Galileo disposal strategy: stability, chaos and predictability

TL;DR

This paper investigates the complex dynamical environment of the MEO region for Galileo satellites, revealing how chaos and resonances influence disposal strategies and proposing criteria for optimal satellite end-of-life management.

Contribution

It introduces a systematic approach to analyze the stability and chaos in MEO, providing new criteria for effective satellite disposal strategies based on resonance structures.

Findings

MEO region exhibits a rich structure of secular resonances causing chaos.

Resonance analysis can identify stable and unstable zones for satellite disposal.

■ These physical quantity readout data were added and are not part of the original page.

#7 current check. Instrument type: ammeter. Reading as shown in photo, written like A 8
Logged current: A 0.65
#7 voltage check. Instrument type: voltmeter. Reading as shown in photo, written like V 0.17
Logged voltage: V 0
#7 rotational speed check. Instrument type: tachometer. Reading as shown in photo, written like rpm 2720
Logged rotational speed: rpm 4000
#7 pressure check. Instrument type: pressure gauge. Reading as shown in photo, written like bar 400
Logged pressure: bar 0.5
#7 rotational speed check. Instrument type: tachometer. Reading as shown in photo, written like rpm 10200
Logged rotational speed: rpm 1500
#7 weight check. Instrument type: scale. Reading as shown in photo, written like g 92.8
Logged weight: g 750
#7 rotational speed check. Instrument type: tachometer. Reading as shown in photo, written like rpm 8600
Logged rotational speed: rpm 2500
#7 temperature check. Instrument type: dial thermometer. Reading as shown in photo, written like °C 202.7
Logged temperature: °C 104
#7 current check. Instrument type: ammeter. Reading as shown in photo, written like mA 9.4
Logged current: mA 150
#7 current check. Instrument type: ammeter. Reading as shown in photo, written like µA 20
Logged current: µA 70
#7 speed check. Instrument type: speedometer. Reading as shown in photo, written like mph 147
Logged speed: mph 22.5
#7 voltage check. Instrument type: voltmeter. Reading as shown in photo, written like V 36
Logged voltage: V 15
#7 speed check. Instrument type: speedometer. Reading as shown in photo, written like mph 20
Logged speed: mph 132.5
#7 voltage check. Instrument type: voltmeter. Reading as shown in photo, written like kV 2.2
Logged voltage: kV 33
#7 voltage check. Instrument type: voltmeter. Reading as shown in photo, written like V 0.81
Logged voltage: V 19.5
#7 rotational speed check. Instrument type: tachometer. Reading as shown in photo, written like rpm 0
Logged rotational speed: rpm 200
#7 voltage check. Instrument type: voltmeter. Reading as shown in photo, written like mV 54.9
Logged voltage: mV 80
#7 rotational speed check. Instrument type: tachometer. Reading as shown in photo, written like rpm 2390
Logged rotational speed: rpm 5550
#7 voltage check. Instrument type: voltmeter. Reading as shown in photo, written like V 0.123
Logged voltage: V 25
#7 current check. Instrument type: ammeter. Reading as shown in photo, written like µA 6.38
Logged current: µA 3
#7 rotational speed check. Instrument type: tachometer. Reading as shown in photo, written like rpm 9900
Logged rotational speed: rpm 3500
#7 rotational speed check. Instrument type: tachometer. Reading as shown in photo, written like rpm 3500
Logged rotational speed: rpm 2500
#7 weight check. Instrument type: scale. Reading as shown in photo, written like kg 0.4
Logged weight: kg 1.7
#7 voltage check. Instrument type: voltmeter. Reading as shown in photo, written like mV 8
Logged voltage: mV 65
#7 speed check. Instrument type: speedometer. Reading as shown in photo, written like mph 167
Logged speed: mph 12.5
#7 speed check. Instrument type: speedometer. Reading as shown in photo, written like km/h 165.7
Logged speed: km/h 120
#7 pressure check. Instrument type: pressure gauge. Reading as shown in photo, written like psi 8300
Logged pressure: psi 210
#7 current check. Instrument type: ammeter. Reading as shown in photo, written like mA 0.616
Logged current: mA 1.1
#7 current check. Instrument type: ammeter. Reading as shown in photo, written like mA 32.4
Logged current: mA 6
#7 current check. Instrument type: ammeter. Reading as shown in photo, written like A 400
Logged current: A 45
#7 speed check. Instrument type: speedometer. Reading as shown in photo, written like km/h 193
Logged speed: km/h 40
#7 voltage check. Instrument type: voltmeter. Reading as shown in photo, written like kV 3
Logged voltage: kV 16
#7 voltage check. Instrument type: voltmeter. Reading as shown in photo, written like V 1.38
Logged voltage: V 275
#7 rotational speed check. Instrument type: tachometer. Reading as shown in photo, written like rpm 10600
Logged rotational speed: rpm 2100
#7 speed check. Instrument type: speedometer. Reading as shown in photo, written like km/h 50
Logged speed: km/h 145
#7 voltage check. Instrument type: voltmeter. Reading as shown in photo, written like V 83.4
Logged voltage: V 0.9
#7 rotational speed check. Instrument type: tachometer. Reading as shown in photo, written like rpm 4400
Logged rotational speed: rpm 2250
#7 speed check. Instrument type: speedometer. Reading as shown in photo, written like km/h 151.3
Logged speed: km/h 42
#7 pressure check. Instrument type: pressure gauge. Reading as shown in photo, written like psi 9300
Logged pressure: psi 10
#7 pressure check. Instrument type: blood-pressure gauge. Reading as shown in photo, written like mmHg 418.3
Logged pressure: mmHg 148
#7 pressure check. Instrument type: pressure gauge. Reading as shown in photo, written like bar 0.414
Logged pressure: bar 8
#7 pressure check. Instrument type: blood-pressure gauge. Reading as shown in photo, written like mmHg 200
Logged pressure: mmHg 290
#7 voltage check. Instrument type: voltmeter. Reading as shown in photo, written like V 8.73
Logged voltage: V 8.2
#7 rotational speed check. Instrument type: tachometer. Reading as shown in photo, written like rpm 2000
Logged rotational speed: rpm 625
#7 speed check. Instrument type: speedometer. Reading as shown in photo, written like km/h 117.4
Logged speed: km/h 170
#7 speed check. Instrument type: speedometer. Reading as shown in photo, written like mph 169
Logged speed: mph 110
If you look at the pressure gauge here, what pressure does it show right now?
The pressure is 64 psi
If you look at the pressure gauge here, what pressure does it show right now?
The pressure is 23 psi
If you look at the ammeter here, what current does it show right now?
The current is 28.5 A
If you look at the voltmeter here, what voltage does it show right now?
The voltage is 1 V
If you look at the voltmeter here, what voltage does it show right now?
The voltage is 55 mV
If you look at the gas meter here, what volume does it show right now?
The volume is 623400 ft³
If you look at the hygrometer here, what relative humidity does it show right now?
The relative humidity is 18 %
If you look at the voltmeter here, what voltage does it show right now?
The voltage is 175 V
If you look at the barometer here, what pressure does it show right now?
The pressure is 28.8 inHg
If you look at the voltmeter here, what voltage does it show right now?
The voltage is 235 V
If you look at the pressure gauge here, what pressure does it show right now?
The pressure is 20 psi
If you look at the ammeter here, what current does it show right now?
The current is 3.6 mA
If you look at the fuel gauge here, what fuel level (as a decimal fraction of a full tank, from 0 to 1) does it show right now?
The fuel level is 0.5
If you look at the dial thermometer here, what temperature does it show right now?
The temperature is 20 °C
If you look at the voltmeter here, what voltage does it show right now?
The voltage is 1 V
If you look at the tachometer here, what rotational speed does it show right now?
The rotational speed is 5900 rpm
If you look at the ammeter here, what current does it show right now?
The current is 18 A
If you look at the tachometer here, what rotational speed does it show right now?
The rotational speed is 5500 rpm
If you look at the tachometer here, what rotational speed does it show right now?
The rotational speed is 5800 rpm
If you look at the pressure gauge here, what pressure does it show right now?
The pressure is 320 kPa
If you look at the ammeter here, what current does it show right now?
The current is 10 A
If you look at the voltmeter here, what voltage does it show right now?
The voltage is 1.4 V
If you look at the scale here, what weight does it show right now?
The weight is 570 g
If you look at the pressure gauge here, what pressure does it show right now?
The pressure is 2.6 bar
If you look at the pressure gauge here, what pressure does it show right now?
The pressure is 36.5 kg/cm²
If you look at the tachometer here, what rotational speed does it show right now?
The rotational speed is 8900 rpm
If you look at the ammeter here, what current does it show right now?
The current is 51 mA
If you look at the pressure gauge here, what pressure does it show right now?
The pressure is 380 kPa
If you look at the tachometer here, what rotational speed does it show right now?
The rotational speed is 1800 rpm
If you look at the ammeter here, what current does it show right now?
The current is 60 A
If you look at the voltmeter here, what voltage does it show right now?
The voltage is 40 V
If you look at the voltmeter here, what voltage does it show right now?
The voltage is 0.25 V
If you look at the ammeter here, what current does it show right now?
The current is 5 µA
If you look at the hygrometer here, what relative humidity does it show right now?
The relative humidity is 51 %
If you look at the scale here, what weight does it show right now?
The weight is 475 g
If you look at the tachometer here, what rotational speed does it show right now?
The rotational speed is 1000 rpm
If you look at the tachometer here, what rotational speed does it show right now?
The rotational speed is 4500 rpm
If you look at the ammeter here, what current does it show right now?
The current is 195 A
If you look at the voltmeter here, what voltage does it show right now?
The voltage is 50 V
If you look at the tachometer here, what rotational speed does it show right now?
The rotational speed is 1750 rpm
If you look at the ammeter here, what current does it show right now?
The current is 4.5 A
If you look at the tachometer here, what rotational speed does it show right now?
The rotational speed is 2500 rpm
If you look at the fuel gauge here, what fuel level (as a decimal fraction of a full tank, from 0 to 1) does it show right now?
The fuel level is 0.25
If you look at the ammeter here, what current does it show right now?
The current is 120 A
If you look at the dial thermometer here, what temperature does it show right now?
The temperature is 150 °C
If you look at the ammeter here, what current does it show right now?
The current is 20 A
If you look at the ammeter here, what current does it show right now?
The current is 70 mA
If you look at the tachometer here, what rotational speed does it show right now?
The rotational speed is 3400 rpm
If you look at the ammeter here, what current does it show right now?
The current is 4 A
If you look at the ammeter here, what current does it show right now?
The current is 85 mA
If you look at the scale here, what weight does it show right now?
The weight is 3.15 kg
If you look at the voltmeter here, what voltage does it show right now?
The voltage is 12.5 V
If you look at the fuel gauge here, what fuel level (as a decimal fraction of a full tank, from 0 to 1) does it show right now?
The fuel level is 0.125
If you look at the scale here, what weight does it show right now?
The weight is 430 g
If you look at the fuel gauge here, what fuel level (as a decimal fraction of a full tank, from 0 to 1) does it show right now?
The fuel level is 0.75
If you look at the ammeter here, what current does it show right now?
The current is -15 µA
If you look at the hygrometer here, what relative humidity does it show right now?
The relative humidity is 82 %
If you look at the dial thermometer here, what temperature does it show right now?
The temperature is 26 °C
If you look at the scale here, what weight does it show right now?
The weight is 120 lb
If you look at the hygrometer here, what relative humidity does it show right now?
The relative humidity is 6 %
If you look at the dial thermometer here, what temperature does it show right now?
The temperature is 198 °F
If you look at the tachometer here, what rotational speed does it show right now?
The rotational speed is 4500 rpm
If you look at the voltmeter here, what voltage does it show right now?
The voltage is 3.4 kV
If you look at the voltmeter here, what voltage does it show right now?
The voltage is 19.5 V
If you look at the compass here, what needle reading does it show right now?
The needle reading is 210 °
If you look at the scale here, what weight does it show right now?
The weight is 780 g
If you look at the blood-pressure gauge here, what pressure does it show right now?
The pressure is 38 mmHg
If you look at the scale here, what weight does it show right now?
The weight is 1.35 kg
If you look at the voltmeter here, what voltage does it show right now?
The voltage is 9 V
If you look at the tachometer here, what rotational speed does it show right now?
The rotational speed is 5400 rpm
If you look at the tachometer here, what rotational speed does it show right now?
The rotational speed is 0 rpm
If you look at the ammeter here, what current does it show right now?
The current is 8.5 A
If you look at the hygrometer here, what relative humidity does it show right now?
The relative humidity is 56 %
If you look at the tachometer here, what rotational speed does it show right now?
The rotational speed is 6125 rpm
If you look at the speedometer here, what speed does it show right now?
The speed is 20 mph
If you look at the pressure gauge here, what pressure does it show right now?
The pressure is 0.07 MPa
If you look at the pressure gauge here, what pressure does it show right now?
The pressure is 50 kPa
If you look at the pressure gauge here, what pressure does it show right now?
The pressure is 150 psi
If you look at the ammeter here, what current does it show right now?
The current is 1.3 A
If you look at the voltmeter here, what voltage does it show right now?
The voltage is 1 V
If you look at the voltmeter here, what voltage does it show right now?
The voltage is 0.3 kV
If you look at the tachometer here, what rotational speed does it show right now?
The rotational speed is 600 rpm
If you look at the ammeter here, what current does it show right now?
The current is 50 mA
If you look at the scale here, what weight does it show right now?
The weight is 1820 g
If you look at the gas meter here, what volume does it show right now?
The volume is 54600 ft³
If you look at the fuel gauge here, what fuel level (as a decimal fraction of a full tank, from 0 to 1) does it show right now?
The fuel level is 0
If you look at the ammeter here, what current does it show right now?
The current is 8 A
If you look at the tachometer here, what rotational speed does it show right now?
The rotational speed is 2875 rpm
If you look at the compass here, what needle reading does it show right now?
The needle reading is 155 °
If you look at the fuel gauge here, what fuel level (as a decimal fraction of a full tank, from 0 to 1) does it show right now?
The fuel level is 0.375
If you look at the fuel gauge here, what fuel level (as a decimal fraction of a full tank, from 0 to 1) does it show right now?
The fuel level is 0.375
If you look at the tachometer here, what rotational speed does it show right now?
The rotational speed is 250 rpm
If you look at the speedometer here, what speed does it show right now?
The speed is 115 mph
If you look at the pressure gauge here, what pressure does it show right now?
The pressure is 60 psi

Explicit criteria for disposal strategies are derived from fixed point analysis.

Abstract

Recent studies have shown that the medium-Earth orbit (MEO) region of the Global Navigation Satellite Systems is permeated by a devious network of lunisolar secular resonances, which can interact to produce chaotic and diffusive motions. The precarious state of the four navigation constellations, perched on the threshold of instability, makes it understandable why all past efforts to define stable graveyard orbits, especially in the case of Galileo, were bound to fail; the region is far too complex to allow of an adoption of the simple geosynchronous disposal strategy. We retrace one such recent attempt, funded by ESA's General Studies Programme in the frame of the GreenOPS initiative, that uses a systematic parametric approach and the straightforward maximum-eccentricity method to identify long-term stable regions, suitable for graveyards, as well as large-scale excursions in eccentricity, which can be used for post-mission deorbiting of constellation satellites. We then apply our new results on the stunningly rich dynamical structure of the MEO region toward the analysis of these disposal strategies for Galileo, and discuss the practical implications of resonances and chaos in this regime. We outline how the identification of the hyperbolic and elliptic fixed points of the resonances near Galileo can lead to explicit criteria for defining optimal disposal strategies.